Jessica Henson

Lecturer


Jessica Henson teaches design studios in the Department of Landscape Architecture. She is an Associate at OLIN, where she is currently the Associate-in-Charge of the Los Angeles County Master Plan for the LA River. At OLIN she has contributed to numerous planning and design projects that seek to create socially and environmentally resilient infrastructures including the LA River Index and Meeting Green, a winning entry in the Philadelphia Water Department’s Soak It Up! design competition. Jessica’s other significant projects include Chicago’s Vista and Willis Towers, a new residential precinct at the University of Washington in Seattle, and the new U.S. Embassies in London and Brasilia.

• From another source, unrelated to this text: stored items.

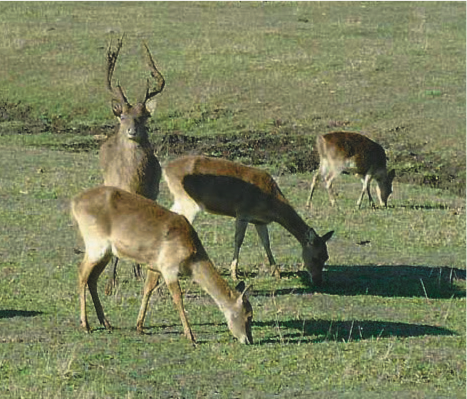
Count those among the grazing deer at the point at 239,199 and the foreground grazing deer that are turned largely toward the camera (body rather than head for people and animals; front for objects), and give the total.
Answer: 0

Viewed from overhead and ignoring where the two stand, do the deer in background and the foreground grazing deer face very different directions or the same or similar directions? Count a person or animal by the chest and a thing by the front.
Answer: same or similar directions

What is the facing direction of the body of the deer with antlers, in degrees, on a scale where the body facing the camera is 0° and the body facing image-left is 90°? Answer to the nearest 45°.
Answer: approximately 0°

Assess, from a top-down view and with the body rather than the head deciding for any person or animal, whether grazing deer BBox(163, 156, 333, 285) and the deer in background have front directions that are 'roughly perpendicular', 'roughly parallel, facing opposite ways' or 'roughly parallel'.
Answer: roughly parallel

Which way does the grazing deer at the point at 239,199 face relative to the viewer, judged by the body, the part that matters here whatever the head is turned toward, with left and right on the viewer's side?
facing to the right of the viewer

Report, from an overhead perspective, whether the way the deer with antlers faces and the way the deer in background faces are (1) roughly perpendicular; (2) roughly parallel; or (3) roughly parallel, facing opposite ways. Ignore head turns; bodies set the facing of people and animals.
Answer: roughly perpendicular

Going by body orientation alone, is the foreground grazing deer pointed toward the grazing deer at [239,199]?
no

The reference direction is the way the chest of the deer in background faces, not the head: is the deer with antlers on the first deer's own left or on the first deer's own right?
on the first deer's own right

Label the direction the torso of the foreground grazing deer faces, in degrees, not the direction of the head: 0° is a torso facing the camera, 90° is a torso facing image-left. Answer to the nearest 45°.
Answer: approximately 270°

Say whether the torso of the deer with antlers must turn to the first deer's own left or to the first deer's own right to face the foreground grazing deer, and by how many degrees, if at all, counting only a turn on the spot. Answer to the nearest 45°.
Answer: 0° — it already faces it

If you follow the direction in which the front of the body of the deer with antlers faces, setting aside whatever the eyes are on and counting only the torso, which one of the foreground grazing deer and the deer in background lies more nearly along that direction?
the foreground grazing deer

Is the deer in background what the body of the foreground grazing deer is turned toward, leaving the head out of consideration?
no

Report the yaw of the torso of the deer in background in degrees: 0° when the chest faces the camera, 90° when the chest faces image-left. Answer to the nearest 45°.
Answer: approximately 270°

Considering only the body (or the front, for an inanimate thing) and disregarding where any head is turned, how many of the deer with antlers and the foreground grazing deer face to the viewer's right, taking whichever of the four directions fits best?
1

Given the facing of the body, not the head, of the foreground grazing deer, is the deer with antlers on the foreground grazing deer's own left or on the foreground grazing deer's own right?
on the foreground grazing deer's own left

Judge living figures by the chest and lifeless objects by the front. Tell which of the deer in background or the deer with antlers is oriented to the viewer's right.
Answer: the deer in background
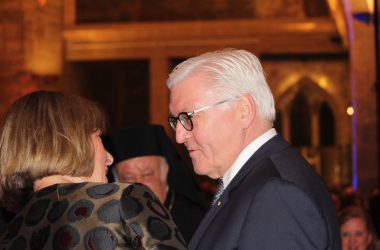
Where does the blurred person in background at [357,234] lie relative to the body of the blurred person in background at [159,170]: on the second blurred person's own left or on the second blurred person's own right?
on the second blurred person's own left

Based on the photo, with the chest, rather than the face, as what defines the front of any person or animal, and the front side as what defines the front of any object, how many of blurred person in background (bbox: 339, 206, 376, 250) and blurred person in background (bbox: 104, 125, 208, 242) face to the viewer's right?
0

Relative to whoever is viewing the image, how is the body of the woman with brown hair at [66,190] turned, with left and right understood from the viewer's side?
facing away from the viewer and to the right of the viewer

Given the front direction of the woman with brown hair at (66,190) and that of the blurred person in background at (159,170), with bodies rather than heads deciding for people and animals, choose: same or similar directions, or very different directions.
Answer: very different directions

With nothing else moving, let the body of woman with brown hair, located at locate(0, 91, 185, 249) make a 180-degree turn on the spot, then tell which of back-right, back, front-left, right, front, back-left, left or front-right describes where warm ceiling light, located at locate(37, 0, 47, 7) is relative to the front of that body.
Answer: back-right

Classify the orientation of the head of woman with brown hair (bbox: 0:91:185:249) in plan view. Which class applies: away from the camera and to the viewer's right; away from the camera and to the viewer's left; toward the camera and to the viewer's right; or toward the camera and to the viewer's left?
away from the camera and to the viewer's right

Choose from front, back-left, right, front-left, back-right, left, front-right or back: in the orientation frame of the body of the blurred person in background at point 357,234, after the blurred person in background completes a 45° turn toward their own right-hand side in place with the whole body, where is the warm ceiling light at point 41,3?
front-right

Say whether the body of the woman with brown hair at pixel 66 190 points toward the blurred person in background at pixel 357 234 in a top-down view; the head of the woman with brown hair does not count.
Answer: yes

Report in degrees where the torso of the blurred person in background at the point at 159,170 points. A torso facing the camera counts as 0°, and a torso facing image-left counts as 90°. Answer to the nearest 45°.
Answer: approximately 45°

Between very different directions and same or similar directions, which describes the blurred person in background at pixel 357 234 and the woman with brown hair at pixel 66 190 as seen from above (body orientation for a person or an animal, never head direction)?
very different directions

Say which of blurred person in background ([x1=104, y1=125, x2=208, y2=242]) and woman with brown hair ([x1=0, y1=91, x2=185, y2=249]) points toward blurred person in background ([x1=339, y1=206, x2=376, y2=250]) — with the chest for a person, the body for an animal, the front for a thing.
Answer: the woman with brown hair

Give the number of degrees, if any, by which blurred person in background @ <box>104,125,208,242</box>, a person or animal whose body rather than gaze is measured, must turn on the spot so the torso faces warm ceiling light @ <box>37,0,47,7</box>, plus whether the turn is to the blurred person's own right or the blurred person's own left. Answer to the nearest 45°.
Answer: approximately 135° to the blurred person's own right
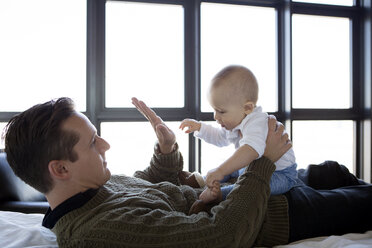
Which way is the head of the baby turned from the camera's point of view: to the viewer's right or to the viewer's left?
to the viewer's left

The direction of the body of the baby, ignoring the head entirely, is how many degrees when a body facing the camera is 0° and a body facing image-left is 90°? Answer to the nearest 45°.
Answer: approximately 90°
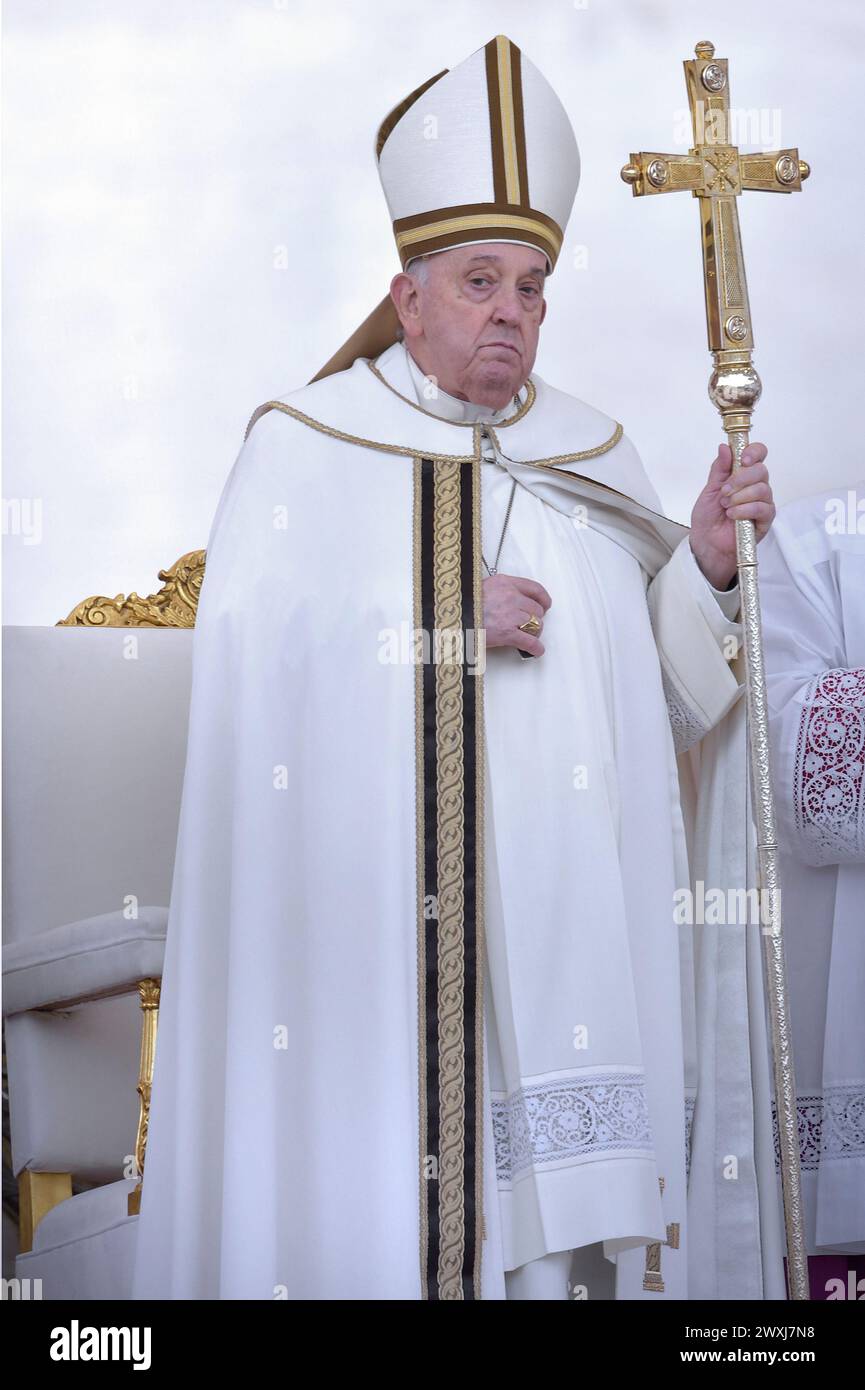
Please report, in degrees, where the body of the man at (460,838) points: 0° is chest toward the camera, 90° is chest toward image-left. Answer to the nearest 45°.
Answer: approximately 315°
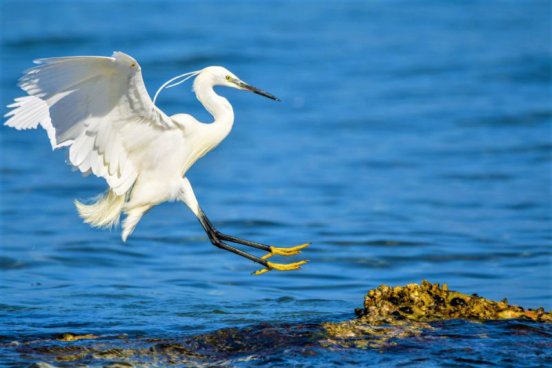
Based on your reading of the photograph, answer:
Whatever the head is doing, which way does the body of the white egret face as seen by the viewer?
to the viewer's right

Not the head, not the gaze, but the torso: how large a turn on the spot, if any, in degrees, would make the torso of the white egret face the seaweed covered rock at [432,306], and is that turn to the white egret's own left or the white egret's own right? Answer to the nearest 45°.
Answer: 0° — it already faces it
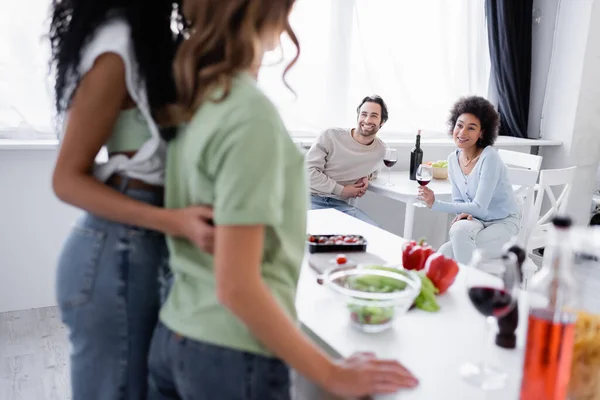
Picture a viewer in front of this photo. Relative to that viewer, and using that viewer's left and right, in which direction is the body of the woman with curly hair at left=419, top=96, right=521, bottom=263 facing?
facing the viewer and to the left of the viewer

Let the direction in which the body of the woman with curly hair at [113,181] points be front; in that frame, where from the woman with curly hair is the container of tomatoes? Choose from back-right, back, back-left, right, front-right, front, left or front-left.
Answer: front-left

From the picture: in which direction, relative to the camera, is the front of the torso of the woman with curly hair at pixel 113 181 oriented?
to the viewer's right

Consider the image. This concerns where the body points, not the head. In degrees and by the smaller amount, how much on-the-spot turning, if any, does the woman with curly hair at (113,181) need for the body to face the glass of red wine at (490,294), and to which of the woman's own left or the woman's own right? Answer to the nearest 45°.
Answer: approximately 90° to the woman's own right

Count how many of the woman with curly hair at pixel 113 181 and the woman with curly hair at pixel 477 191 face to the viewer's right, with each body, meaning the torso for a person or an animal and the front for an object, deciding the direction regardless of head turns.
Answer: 1

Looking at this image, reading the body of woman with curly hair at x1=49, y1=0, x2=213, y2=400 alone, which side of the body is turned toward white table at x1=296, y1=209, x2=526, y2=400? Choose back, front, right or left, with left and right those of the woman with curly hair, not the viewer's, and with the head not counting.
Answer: front

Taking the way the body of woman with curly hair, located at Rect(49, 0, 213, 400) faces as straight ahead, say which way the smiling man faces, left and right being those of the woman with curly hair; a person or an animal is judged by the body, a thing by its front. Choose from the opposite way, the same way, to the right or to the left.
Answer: to the right

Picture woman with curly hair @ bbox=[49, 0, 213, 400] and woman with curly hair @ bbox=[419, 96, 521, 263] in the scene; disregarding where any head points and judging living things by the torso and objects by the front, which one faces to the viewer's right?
woman with curly hair @ bbox=[49, 0, 213, 400]

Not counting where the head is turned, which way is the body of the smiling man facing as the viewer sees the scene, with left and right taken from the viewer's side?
facing the viewer and to the right of the viewer

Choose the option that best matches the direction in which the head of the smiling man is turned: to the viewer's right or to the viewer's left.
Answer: to the viewer's left

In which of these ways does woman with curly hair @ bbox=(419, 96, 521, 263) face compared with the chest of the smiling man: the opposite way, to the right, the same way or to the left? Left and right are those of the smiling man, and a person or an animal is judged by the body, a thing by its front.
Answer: to the right

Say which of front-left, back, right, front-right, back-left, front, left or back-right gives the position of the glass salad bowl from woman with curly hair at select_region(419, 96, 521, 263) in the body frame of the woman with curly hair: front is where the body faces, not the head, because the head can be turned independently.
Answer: front-left
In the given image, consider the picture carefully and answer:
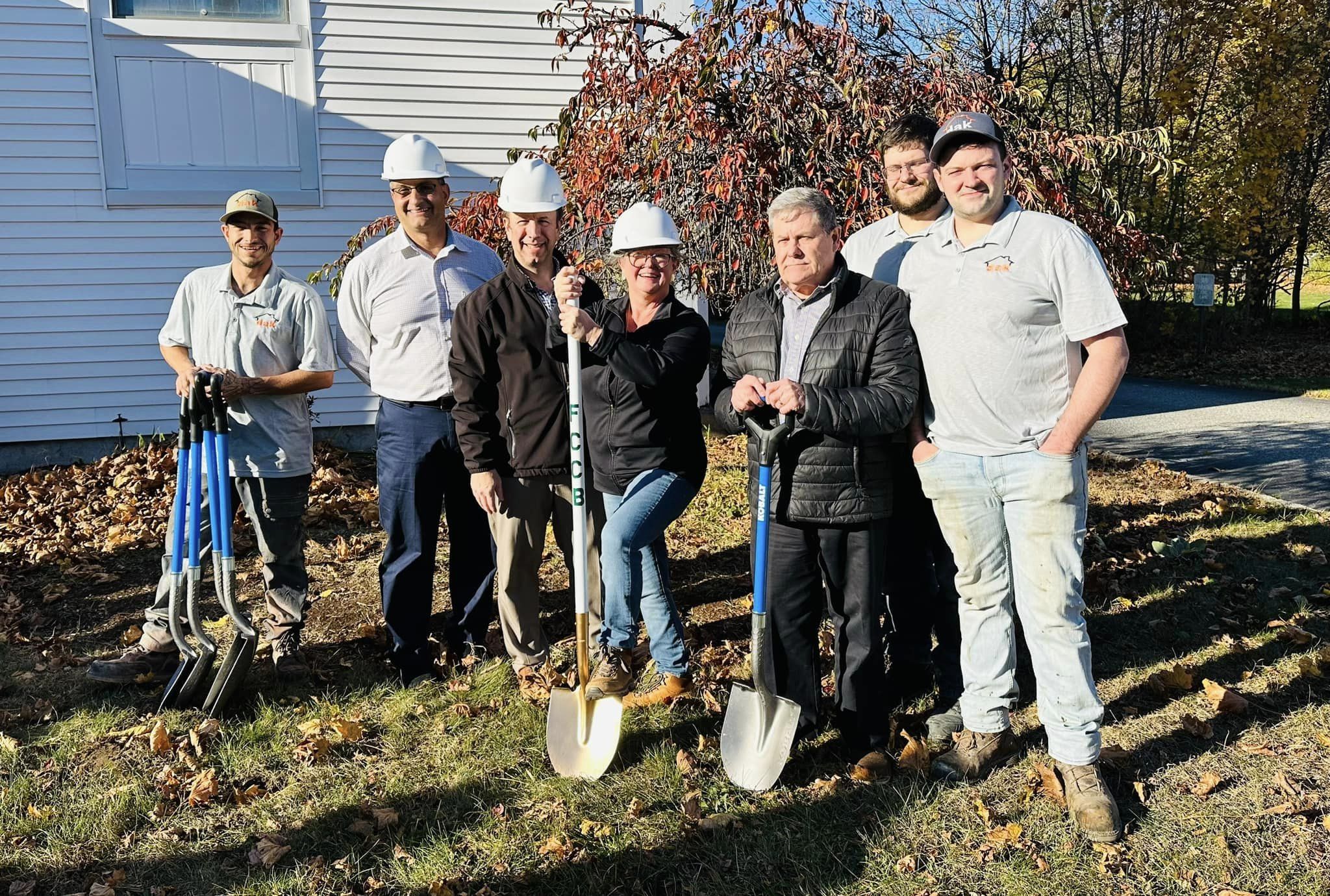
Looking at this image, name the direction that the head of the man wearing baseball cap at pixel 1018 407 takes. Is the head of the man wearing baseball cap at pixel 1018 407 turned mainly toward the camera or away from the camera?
toward the camera

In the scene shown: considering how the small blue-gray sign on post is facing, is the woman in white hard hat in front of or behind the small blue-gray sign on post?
in front

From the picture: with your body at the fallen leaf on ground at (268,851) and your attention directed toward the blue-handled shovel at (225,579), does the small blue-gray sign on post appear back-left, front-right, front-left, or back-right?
front-right

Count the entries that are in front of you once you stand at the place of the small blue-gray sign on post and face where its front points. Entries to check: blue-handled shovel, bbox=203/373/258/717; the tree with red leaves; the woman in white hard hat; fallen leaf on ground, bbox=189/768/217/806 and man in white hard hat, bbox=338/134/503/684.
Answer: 5

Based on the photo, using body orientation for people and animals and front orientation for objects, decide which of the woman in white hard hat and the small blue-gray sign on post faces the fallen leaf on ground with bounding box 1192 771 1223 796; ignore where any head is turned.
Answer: the small blue-gray sign on post

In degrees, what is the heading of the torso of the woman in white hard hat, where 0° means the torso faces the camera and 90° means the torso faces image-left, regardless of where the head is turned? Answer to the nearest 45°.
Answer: approximately 45°

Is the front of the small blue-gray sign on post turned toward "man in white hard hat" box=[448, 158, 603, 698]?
yes

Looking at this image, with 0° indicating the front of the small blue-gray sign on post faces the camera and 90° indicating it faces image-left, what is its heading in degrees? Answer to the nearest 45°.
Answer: approximately 0°

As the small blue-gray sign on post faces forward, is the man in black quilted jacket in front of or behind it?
in front

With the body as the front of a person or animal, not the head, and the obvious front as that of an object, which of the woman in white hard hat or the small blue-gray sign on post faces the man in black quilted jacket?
the small blue-gray sign on post

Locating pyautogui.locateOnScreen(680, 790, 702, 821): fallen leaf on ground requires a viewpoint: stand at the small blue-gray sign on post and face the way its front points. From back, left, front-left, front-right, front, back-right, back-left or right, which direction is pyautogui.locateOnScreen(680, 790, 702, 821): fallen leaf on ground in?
front

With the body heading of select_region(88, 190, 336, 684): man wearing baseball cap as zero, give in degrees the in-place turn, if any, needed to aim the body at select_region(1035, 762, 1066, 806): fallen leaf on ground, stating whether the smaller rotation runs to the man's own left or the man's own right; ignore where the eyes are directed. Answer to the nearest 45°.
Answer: approximately 45° to the man's own left

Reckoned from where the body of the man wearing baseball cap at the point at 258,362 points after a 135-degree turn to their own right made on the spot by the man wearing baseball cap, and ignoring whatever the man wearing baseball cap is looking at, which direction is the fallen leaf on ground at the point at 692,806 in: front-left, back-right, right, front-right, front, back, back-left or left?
back

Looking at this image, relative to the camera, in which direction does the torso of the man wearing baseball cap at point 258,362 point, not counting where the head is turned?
toward the camera

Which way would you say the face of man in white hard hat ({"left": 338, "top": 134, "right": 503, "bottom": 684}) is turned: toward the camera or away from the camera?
toward the camera

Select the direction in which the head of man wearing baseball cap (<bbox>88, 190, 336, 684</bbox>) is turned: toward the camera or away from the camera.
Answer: toward the camera

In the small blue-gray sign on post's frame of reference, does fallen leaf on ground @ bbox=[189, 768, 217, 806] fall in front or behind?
in front
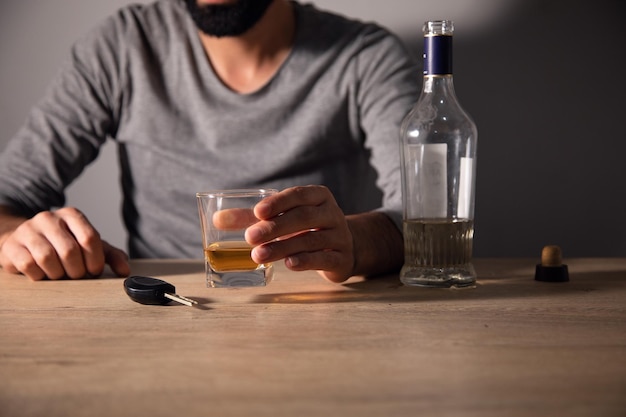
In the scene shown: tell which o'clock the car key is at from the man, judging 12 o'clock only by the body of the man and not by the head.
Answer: The car key is roughly at 12 o'clock from the man.

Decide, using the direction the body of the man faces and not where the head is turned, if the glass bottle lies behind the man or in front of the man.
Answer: in front

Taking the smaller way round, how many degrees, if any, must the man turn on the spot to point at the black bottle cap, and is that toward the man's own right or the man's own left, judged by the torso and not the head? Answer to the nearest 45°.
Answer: approximately 45° to the man's own left

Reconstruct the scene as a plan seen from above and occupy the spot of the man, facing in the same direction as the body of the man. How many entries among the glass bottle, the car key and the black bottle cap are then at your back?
0

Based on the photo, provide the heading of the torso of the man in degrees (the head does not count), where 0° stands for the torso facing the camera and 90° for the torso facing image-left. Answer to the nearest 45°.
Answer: approximately 0°

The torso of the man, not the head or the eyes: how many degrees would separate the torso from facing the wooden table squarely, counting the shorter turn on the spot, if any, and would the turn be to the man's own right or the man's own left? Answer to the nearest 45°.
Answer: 0° — they already face it
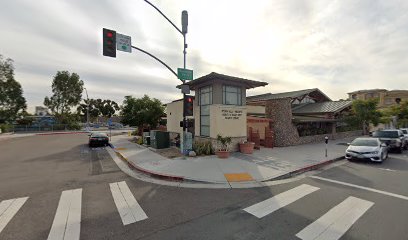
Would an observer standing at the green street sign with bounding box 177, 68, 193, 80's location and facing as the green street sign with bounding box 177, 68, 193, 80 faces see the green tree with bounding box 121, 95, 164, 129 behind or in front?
behind

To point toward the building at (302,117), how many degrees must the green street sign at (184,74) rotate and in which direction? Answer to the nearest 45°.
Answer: approximately 135° to its left

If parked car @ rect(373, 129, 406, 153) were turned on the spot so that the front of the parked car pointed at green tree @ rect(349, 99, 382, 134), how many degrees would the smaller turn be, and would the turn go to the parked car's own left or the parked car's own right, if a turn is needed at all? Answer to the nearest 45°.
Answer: approximately 135° to the parked car's own right

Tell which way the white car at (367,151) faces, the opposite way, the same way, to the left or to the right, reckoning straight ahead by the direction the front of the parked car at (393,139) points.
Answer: the same way

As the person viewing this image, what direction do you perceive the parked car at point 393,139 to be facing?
facing the viewer and to the left of the viewer

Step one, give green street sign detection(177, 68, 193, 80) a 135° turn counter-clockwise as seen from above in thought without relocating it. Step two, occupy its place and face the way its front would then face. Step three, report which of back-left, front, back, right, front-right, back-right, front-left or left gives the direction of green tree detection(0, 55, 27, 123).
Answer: left

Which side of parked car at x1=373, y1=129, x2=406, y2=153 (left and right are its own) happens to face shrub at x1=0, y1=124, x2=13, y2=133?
front

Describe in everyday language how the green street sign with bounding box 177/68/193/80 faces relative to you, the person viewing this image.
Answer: facing the viewer

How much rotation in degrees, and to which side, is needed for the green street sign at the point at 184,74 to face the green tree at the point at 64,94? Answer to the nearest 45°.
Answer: approximately 135° to its right

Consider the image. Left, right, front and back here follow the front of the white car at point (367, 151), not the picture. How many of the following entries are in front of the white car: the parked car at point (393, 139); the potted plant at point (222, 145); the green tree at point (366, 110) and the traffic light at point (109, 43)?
2

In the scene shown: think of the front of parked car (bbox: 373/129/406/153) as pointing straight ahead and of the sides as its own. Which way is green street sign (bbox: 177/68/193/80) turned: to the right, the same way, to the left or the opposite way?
to the left

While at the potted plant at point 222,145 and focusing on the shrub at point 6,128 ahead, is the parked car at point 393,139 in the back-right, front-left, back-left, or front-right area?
back-right

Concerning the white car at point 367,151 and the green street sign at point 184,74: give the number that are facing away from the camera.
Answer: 0

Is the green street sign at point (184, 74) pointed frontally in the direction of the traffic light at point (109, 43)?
no
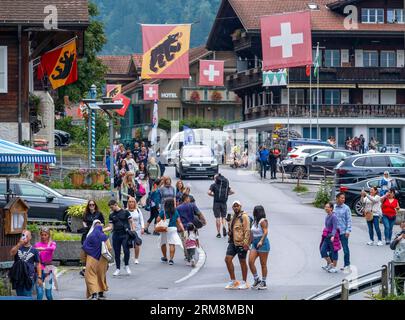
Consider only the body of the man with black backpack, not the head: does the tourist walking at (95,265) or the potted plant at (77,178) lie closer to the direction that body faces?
the potted plant

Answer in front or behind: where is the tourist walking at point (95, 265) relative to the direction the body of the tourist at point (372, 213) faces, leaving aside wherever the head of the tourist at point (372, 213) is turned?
in front

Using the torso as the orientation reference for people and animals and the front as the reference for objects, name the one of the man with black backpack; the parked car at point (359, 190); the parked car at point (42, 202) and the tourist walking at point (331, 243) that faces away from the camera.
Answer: the man with black backpack

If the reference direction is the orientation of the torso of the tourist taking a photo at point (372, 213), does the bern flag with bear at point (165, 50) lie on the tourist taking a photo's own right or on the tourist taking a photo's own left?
on the tourist taking a photo's own right

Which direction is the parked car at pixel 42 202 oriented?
to the viewer's right

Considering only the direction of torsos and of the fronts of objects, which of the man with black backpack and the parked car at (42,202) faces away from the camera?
the man with black backpack

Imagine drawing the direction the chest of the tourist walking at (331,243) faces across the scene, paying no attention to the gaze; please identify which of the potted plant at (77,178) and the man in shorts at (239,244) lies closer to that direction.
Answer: the man in shorts

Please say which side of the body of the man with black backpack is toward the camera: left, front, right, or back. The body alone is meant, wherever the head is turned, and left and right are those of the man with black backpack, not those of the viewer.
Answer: back
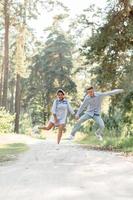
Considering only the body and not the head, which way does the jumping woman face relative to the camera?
toward the camera

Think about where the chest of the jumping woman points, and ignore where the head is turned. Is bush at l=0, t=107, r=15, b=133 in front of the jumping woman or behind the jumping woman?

Jessica has taught at the University of Illinois Urbana-Champaign and the University of Pennsylvania. She is co-editor of the book Fresh Water: Design Research for Inland Water Territories, which focuses on the shared hydrosocial histories and water issues of the major inland watersheds of the North American Continent.


 
 
Currently Teaching
  • 542aL
    Landscape Architecture Design
    Landscape Architecture Design

    Prerequisite(s): ARCH 541bL


    This core studio jumps in scale from 541aL to tackle urban design that integrates landscape strategies to set the framework for new and existing urban districts and metropolitan agendas. Using landscape as multi-benefit infrastructure, the studio focuses on urban systems – physical, social, ecological, economic, political, technological – to imagine more just and resilient futures. These infrastructures aim to guide and organize future urbanization to arrive at more equitable metropolitan frameworks and healthful biophysical systems. Skill-building includes basics of urban design: massing, block typologies, circulation, etc, all while deploying landscape as the primary urbanistic medium. Methods of analysis and design include fieldwork, mapping (GIS), modeling and simulation, and scenario-building. Students are asked to engage with community organizations and policy-makers, with the hope of impact extending beyond the university.